OCT-A could provide you with useful information such as vessel density for monitoring PACG in affected patients. Photo: Julie Rodman, OD.
OCT-A could provide you with useful information such as vessel density for monitoring PACG in affected patients. Photo: Julie Rodman, OD. Click image to enlarge.

To help understand the vascular mechanism of glaucoma and improve diagnostic capability, researchers recently aimed to learn more about the clock-hour spatial characteristics of peripapillary vessel density using OCT angiography (OCT-A).

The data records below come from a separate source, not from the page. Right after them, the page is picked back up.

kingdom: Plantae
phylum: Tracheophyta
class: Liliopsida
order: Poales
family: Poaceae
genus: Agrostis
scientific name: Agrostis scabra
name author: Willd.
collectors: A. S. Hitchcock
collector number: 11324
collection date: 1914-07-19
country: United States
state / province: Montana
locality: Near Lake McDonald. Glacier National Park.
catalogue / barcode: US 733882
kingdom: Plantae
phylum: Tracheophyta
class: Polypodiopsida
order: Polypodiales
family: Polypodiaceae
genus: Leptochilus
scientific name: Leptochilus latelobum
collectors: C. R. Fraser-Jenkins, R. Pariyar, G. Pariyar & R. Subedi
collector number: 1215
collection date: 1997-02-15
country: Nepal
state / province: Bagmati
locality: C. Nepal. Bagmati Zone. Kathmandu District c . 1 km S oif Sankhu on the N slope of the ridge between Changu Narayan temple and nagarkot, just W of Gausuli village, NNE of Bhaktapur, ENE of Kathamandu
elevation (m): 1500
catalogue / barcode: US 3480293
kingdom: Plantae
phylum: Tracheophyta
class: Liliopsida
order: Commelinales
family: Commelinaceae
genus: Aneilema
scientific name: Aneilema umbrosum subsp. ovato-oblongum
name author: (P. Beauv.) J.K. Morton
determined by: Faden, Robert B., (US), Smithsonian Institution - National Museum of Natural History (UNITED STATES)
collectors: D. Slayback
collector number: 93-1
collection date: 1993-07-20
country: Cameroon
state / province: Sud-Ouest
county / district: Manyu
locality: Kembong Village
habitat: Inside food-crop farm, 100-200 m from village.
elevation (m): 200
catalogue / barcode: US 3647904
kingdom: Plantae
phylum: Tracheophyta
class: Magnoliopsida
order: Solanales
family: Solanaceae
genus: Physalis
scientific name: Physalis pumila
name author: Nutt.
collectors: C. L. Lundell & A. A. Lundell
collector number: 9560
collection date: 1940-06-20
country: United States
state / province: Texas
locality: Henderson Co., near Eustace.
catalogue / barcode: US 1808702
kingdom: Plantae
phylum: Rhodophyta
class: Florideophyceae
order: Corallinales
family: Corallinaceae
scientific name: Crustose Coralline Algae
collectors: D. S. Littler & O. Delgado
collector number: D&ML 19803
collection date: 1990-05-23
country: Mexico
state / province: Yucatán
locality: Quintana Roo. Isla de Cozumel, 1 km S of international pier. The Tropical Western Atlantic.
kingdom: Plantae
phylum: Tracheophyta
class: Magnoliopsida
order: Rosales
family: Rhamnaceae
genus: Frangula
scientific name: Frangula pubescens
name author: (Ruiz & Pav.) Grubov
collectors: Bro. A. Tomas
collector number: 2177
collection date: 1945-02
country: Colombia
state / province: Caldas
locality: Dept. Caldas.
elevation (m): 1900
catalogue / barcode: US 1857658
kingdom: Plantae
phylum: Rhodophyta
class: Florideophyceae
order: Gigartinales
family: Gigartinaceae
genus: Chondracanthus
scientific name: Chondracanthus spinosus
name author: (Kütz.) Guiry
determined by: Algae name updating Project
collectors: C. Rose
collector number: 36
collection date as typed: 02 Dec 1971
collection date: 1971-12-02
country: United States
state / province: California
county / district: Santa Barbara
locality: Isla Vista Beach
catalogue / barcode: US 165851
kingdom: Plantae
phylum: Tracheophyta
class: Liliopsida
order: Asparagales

A total of 41 primary angle closure glaucoma (PACG) patients and 27 healthy participants took part in this cross-sectional study. Each underwent OCT-A and peripapillary retinal nerve fiber layer (RNFL) thickness imaging with swept-source OCT.

The study showed that peripapillary vessel density in the average, quadrant and clock-hour sectors of PACG decreased in different degrees compared with control eyes. The inferior quadrant vessel density had the highest diagnostic value. The diagnostic ability of vessel density in the four clock-hour and inferior quadrants were better than that of RNFL thickness.

“The reason may be that the severity of glaucoma in this study was much higher [than previous studies],” the authors explained in their paper. “Previous studies showed that peripapillary RNFL measured by OCT might not be as effective as visual field examination or macular thickness in monitoring the progression of advanced glaucoma.”

The authors noted an advantage of this study was the particular software they used to calculate the vessel density of each clock sector that matched the clock-hour RNFL sector. “We accurately matched clock-hour vessel density sectors and clock-hour RNFL sectors for the areas under the curve diagnostic capability comparison,” they noted.

Overall, the study suggested that OCT-A may provide useful information for glaucoma. “The diagnostic ability of vessel density in PACG was equivalent to that of traditional RNFL measurement,” the authors concluded in their study. “When the measurement of RNFL by OCT in advanced glaucoma becomes redundant, measuring microcirculation instead of nerve tissue itself may be more meaningful in monitoring the progress of diseases.”

Lin Y, Chen S, Zhang M. Peripapillary vessel density measurement of quadrant and clock-hour sectors in primary angle closure glaucoma using optical coherence tomography angiography. BMC Ophthalmol. September 9, 2021. [Epub ahead of print].